The problem:
Retype the full set of data, character for character.

Data provided:
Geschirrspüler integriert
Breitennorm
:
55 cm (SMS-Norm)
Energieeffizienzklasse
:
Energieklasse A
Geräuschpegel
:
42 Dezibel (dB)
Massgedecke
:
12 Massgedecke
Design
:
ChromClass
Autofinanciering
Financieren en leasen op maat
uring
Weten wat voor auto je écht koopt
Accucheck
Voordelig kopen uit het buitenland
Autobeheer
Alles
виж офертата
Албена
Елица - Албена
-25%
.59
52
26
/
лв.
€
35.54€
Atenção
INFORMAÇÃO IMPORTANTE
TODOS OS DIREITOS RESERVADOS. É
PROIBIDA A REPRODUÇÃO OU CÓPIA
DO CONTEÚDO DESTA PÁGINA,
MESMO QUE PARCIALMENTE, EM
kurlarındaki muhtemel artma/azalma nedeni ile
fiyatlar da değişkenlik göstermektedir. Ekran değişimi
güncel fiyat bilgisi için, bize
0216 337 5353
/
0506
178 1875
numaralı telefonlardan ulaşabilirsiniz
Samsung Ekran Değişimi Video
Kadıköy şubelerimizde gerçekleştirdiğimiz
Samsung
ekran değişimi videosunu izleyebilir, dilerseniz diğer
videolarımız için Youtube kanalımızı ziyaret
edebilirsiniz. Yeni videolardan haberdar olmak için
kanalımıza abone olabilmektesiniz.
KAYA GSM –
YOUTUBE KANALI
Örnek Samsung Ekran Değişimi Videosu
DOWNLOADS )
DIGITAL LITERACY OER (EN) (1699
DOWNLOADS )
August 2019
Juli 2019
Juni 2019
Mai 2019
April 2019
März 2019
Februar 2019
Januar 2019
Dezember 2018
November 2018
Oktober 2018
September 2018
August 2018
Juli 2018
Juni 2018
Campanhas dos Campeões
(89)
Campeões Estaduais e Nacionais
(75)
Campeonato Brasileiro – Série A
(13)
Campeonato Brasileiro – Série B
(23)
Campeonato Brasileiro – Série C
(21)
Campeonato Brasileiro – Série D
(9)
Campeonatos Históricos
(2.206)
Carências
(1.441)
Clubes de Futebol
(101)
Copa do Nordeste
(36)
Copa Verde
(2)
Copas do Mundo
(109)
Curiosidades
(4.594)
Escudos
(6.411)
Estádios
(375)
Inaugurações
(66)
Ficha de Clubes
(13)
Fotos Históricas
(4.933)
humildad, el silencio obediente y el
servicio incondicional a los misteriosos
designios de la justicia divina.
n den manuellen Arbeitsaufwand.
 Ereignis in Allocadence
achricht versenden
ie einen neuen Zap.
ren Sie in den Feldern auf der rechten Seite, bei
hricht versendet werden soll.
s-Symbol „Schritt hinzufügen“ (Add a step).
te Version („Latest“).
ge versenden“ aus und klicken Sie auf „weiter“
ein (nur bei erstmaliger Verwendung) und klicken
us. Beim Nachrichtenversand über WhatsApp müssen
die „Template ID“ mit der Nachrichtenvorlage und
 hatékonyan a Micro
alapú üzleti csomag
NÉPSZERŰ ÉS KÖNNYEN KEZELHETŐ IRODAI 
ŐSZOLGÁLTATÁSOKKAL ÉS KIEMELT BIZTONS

Your response:
Geschirrspüler integriert
Breitennorm
:
55 cm (SMS-Norm)
Energieeffizienzklasse
:
Energieklasse A
Geräuschpegel
:
42 Dezibel (dB)
Massgedecke
:
12 Massgedecke
Design
:
ChromClass
Autofinanciering
Financieren en leasen op maat
uring
Weten wat voor auto je écht koopt
Accucheck
Voordelig kopen uit het buitenland
Autobeheer
Alles
виж офертата
Албена
Елица - Албена
-25%
.59
52
26
/
лв.
€
35.54€
Atenção
INFORMAÇÃO IMPORTANTE
TODOS OS DIREITOS RESERVADOS. É
PROIBIDA A REPRODUÇÃO OU CÓPIA
DO CONTEÚDO DESTA PÁGINA,
MESMO QUE PARCIALMENTE, EM
kurlarındaki muhtemel artma/azalma nedeni ile
fiyatlar da değişkenlik göstermektedir. Ekran değişimi
güncel fiyat bilgisi için, bize
0216 337 5353
/
0506
178 1875
numaralı telefonlardan ulaşabilirsiniz
Samsung Ekran Değişimi Video
Kadıköy şubelerimizde gerçekleştirdiğimiz
Samsung
ekran değişimi videosunu izleyebilir, dilerseniz diğer
videolarımız için Youtube kanalımızı ziyaret
edebilirsiniz. Yeni videolardan haberdar olmak için
kanalımıza abone olabilmektesiniz.
KAYA GSM –
YOUTUBE KANALI
Örnek Samsung Ekran Değişimi Videosu
DOWNLOADS )
DIGITAL LITERACY OER (EN) (1699
DOWNLOADS )
August 2019
Juli 2019
Juni 2019
Mai 2019
April 2019
März 2019
Februar 2019
Januar 2019
Dezember 2018
November 2018
Oktober 2018
September 2018
August 2018
Juli 2018
Juni 2018
Campanhas dos Campeões
(89)
Campeões Estaduais e Nacionais
(75)
Campeonato Brasileiro – Série A
(13)
Campeonato Brasileiro – Série B
(23)
Campeonato Brasileiro – Série C
(21)
Campeonato Brasileiro – Série D
(9)
Campeonatos Históricos
(2.206)
Carências
(1.441)
Clubes de Futebol
(101)
Copa do Nordeste
(36)
Copa Verde
(2)
Copas do Mundo
(109)
Curiosidades
(4.594)
Escudos
(6.411)
Estádios
(375)
Inaugurações
(66)
Ficha de Clubes
(13)
Fotos Históricas
(4.933)
humildad, el silencio obediente y el
servicio incondicional a los misteriosos
designios de la justicia divina.
n den manuellen Arbeitsaufwand.
 Ereignis in Allocadence
achricht versenden
ie einen neuen Zap.
ren Sie in den Feldern auf der rechten Seite, bei
hricht versendet werden soll.
s-Symbol „Schritt hinzufügen“ (Add a step).
te Version („Latest“).
ge versenden“ aus und klicken Sie auf „weiter“
ein (nur bei erstmaliger Verwendung) und klicken
us. Beim Nachrichtenversand über WhatsApp müssen
die „Template ID“ mit der Nachrichtenvorlage und
 hatékonyan a Micro
alapú üzleti csomag
NÉPSZERŰ ÉS KÖNNYEN KEZELHETŐ IRODAI 
ŐSZOLGÁLTATÁSOKKAL ÉS KIEMELT BIZTONS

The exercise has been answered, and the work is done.